There are no Ice Lake 45w chips - unless you want to go backwards to a 28w quad-core with relatively low clock speeds (a lot of the 28w is GPU), you're stuck with 14nm++++ in the MBP 15" or 16" (as is every user of high-end 15"+ notebooks from any vendor). Not only that, but the next generation at 45w (mid-2020) is Comet Lake (14nm+++++), and it's even possible that the mid-2021 generation will be Rocket Lake (14nm++++++). Desktop chips aren't expected to see 10nm until late 2021 or early 2022, since they have to go through both Comet Lake and Rocket Lake first, and Comet Lake is clearly on the roadmap for the 45w notebook chips with Rocket Lake possible.
As for the price (it's not going to start anywhere near $8k by the way - under $3500 for a nicely configured model (something like i9/16/1TB/Vega 20) - extra $200 for 32 GB RAM), all the 15" slim workstation notebooks can get very expensive with lots of RAM and storage.
Many of the others do start under $2000, because they're available with quad-core i5s, or with 1920x1080 screens, or with 8 GB of RAM. Getting the latest HP zBook Studio up to the specs the upper-end MBP can reach is around $6000 with 4 TB of storage and 32 GB of RAM (same i9-9980HK as the Mac, NVidia Quadro P2000 that is substantially slower than the Vega 20). It can have 64 GB of RAM, and that's $6600. The Lenovo P1 is about $500-$1000 more expensive in the same configuration (also goes to 64 GB of RAM). Both HP and Lenovo offer dual SSD slots, but the only way to 4 TB is 2x2TB, so both slots are full.
The best deal is the Dell Precision 5540, which reaches about $4300, but with only 2 TB of fast SSD - the only further expansion option is SATA, and Dell only offers spinning drives for that slot, although a user could put in a SATA SSD themselves. It's almost exactly the same price as the 15" MacBook Pro, but without the expensive option to go to 4 TB.
No matter what configuration you choose, if they can reach a comparable configuration, the Mac will be cheaper than a Lenovo P1, a little cheaper than a ZBook Studio, and within $100-$200 of a Dell 5540. You can get the others cheaper, but only by omitting things that are standard on the Mac.
Don't compare the MacBook Pro to 6-8 lb gaming machines with cheap displays - they can have the same CPU and comparable or better GPUs for less money - but they aren't anywhere near as usable outside of games. The Razer Blade is a different story, but that's well into the MBP 15" price range, and has lousy storage options - 512GB is the top option - you can have a GeForce RTX 2080 and a 4K OLED (!!!) screen, but you get a 512GB SSD with that... Their new Studio models will probably fix that, but expect to pay...

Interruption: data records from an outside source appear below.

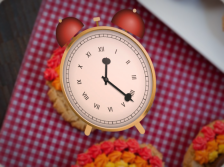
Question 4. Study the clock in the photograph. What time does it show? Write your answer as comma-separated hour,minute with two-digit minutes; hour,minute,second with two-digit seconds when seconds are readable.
12,22
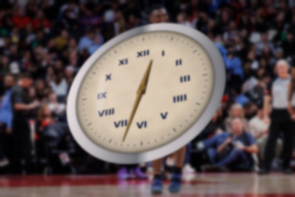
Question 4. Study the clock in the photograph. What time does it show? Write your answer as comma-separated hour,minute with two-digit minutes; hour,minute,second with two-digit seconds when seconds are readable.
12,33
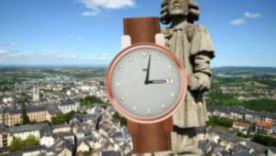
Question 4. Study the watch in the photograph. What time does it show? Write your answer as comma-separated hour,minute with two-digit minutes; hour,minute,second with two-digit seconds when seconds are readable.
3,02
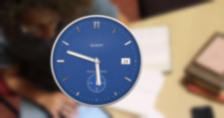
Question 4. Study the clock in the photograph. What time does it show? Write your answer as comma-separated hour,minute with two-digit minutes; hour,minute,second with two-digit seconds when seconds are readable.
5,48
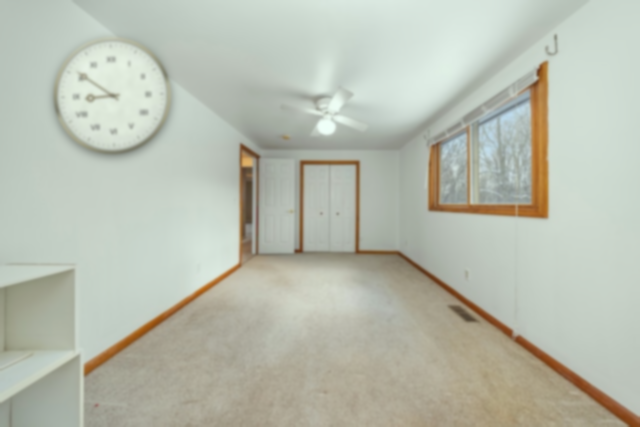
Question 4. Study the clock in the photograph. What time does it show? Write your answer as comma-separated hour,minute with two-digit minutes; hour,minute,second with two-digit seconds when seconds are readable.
8,51
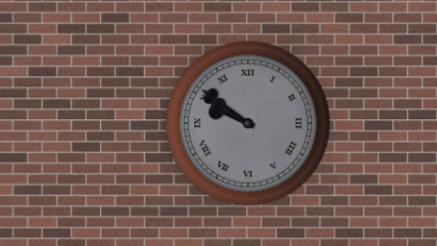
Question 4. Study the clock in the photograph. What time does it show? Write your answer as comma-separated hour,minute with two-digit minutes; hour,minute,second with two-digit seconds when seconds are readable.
9,51
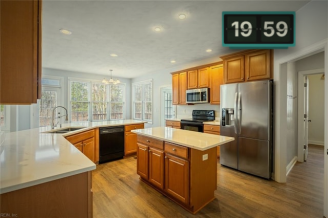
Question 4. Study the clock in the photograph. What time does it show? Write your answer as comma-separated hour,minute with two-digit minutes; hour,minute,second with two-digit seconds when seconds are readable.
19,59
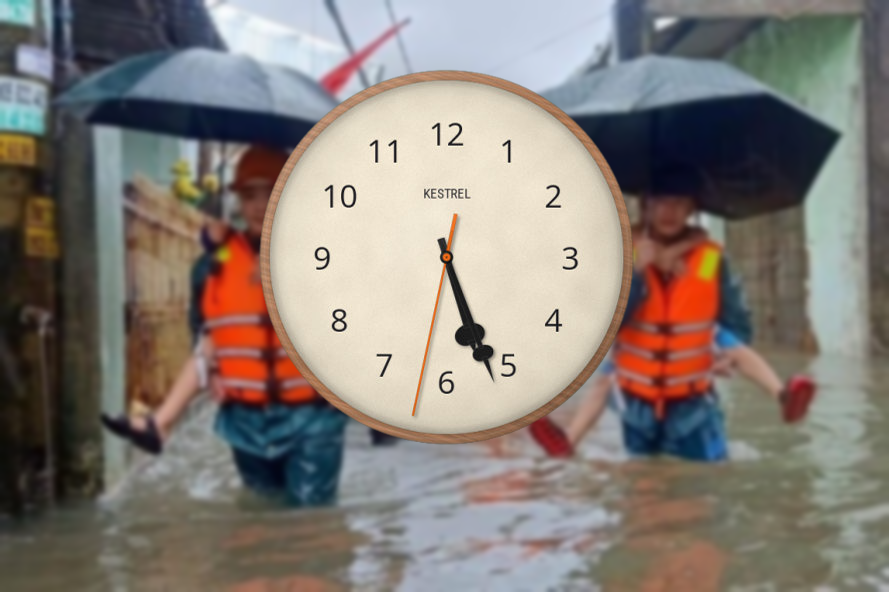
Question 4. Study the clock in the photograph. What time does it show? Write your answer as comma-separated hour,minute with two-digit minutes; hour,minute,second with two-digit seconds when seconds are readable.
5,26,32
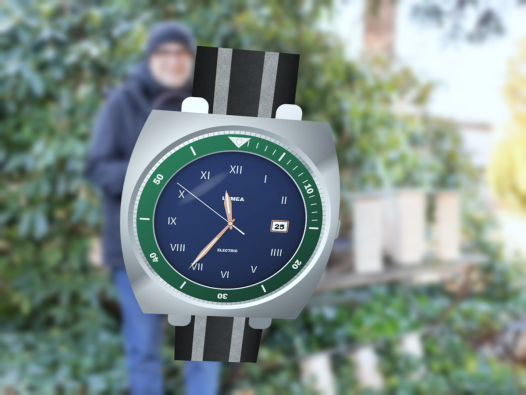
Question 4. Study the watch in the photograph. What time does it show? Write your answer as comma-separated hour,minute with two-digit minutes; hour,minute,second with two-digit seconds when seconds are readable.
11,35,51
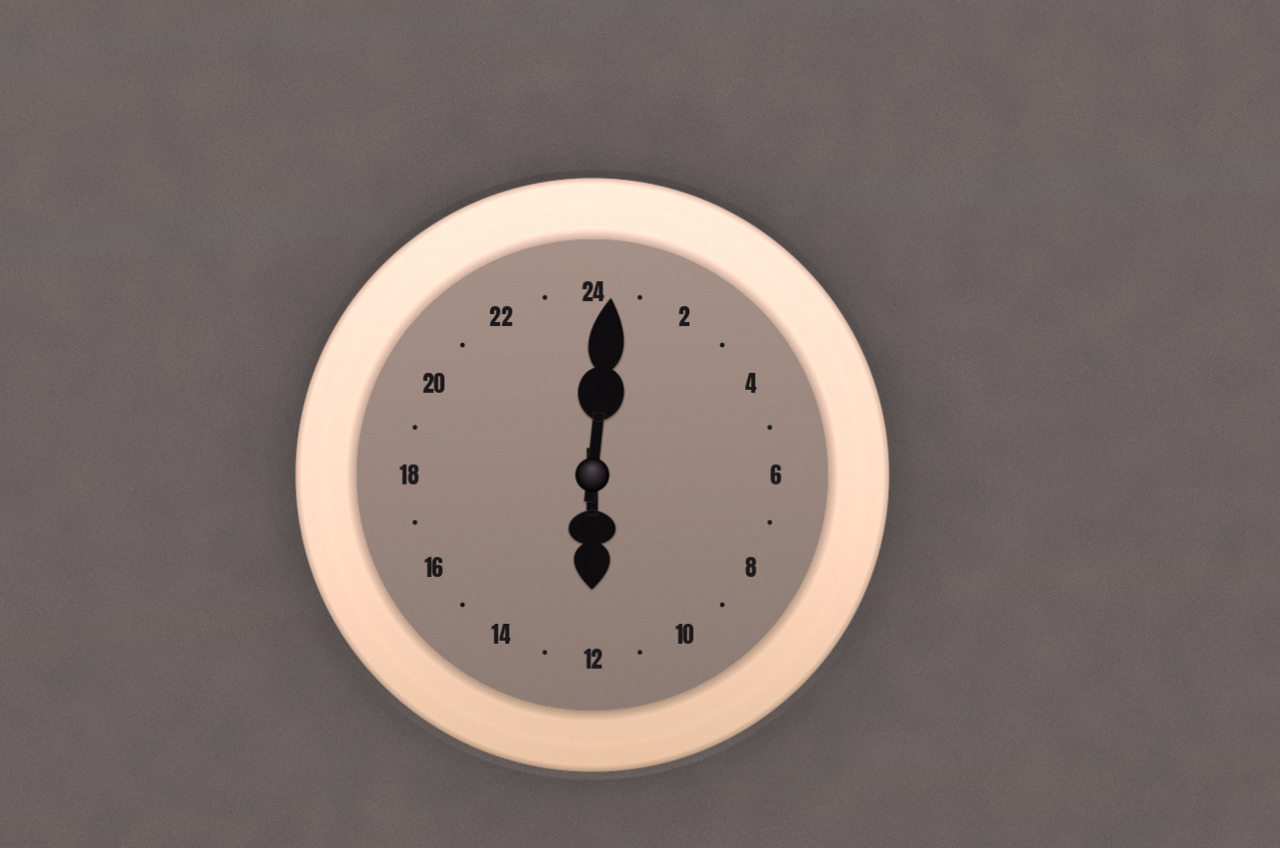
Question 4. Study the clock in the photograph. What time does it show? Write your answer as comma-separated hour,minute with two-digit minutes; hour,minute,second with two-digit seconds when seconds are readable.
12,01
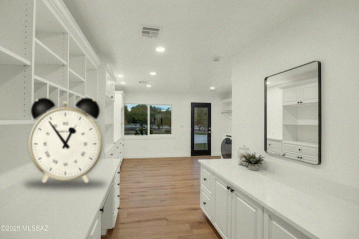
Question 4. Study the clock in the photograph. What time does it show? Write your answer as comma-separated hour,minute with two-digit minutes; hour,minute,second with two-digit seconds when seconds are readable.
12,54
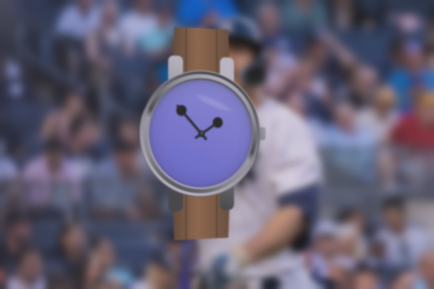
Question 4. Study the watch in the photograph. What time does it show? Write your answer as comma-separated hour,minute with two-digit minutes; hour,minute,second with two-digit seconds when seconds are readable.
1,53
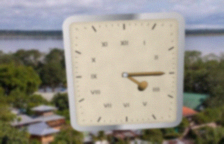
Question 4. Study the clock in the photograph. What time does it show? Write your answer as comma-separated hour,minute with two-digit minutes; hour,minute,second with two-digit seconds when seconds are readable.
4,15
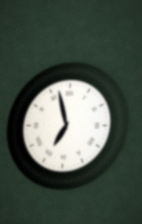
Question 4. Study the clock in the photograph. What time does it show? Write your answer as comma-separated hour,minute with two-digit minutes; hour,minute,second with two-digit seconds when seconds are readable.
6,57
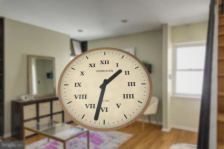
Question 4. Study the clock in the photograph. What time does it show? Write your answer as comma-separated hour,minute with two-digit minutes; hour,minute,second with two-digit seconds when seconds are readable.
1,32
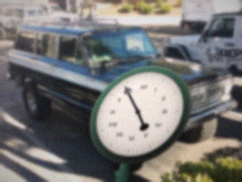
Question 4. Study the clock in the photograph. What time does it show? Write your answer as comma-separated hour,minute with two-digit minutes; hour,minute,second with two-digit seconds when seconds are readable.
4,54
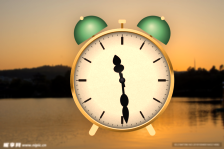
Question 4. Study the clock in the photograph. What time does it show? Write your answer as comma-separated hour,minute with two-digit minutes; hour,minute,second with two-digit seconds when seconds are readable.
11,29
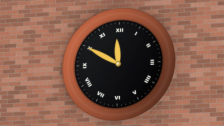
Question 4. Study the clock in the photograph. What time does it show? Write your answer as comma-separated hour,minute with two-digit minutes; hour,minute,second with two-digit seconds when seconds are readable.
11,50
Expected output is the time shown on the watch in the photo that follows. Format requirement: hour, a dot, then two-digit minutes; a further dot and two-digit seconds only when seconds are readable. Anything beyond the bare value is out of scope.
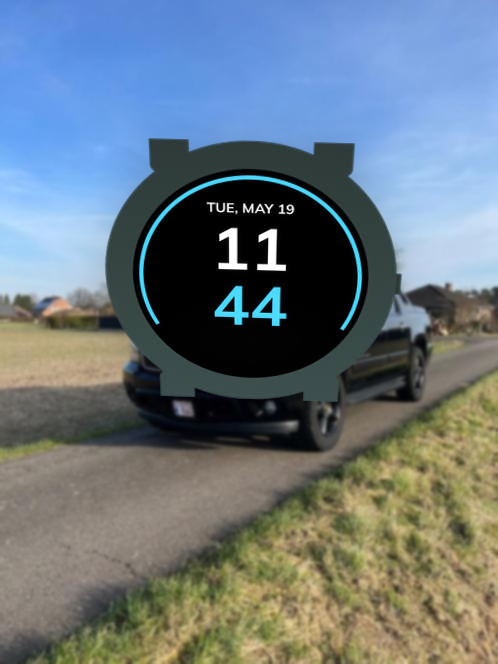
11.44
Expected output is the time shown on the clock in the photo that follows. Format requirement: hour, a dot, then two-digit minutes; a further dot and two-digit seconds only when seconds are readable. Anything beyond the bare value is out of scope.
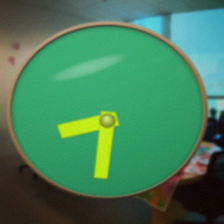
8.31
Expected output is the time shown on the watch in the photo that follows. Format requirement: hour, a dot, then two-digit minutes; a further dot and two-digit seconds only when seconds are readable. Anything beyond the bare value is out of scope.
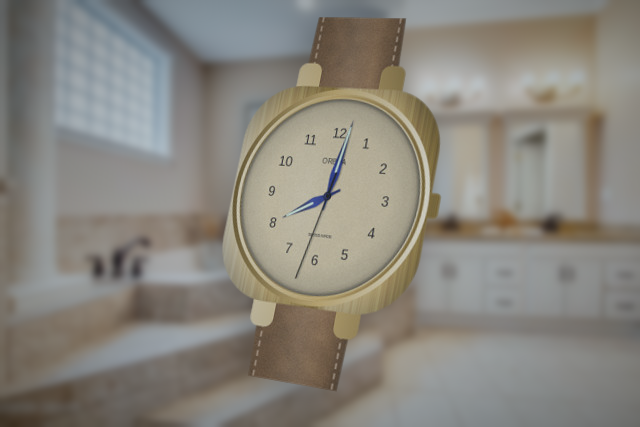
8.01.32
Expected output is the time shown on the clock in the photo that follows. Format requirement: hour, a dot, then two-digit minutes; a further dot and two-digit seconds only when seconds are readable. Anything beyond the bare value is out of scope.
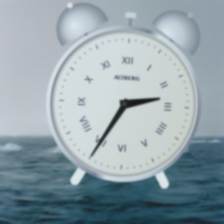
2.35
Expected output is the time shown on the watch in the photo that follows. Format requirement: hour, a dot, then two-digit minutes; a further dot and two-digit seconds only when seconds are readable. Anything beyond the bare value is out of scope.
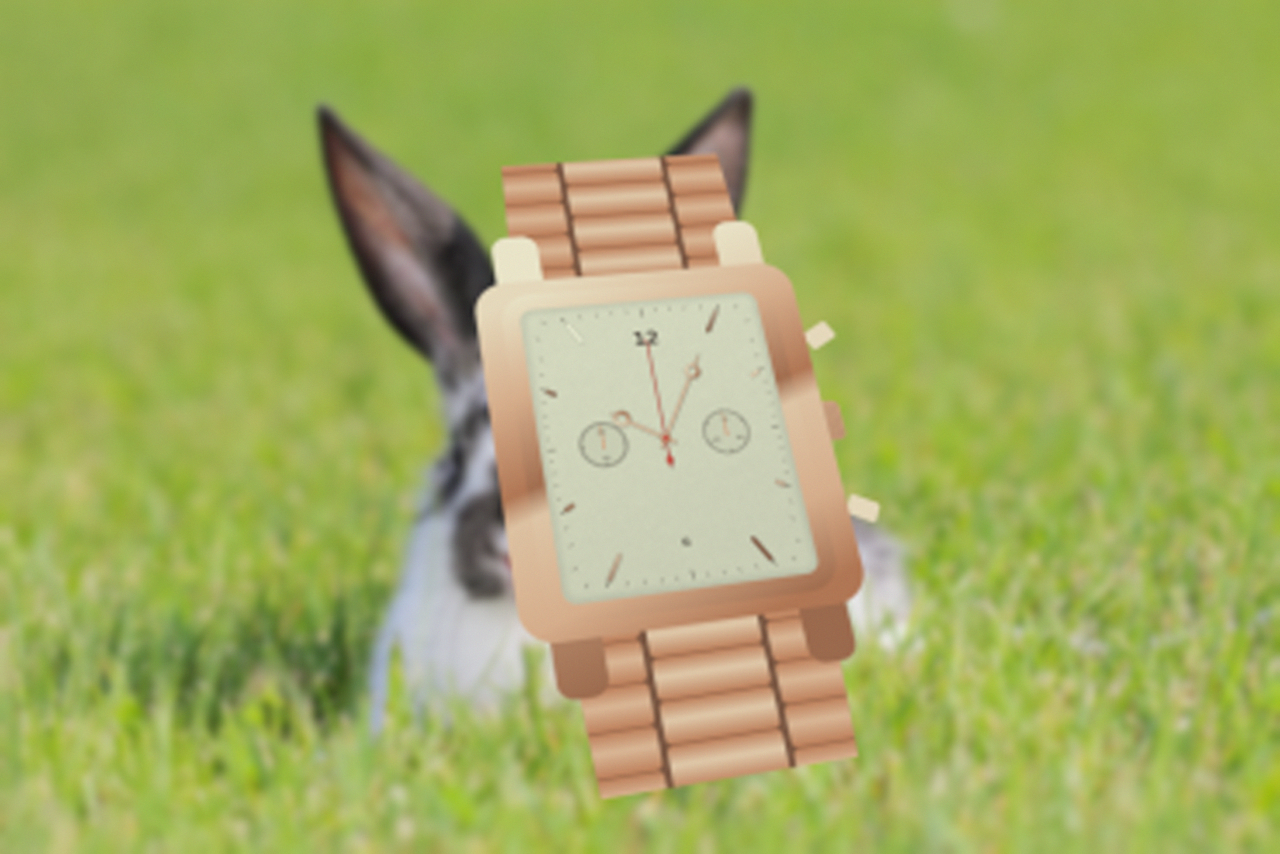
10.05
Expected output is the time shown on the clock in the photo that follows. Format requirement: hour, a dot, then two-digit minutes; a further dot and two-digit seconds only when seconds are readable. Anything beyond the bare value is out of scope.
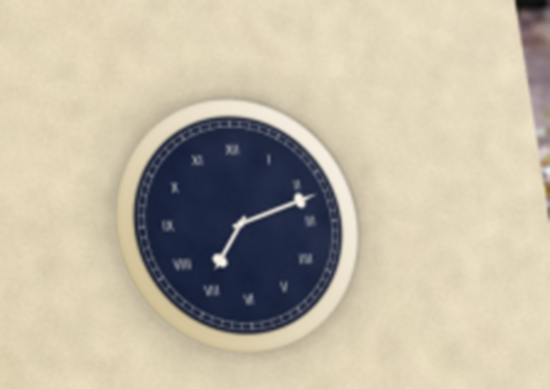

Where Apple can be criticized on price isn't that their high-end configurations are too expensive - they're close to parity with Dell (with one extra odd option), slightly cheaper than HP and substantially cheaper than Lenovo. They offer different tradeoffs than Razer, but comparable pricing. It's that they offer no entry to a notebook with a screen larger than 13" under $2299. Anyone else will sell you an upper-midrange 15" notebook with either a 6-core CPU but integrated graphics or a quad-core with a low-end discrete GPU (and a decent screen) in the $1500-$2000 range.
I suspect Apple's response to this problem (if they're not simply blind to it) will be to release a 15" MacBook Air (or maybe they'll call it a 15" MacBook). Even thinner and lighter than the Pro (3-3.5 lbs), 28W Ice Lake quad-core with decent integrated GPU, starts at $1999 (maybe they'll give up some integrated GPU performance and use a 15-25 W Ice Lake CPU in a $1699-$1799 model). Base configuration is something like 16/256 if it's $1999, maybe 8/256 at $1699.
When that comes out, the 15" Pro goes away, and the base 16" Pro is something like $2499 or $2599. The 16" Pro this fall is not going to be that base model - it's going to be a generously configured ~$3299 and up model, with the 15" Pro remaining as the option below that until next Spring/Summer. The 16" will probably top out around $6000 (9980HK/64GB/4TB/Vega 20 (or better)) - unless they offer an 8TB storage option, which could create the mythical $8K notebook - but it would be something like a $5200 notebook maxed out in every way except storage (9980HK/64GB/2TB/Vega 20) with a $2800 SSD!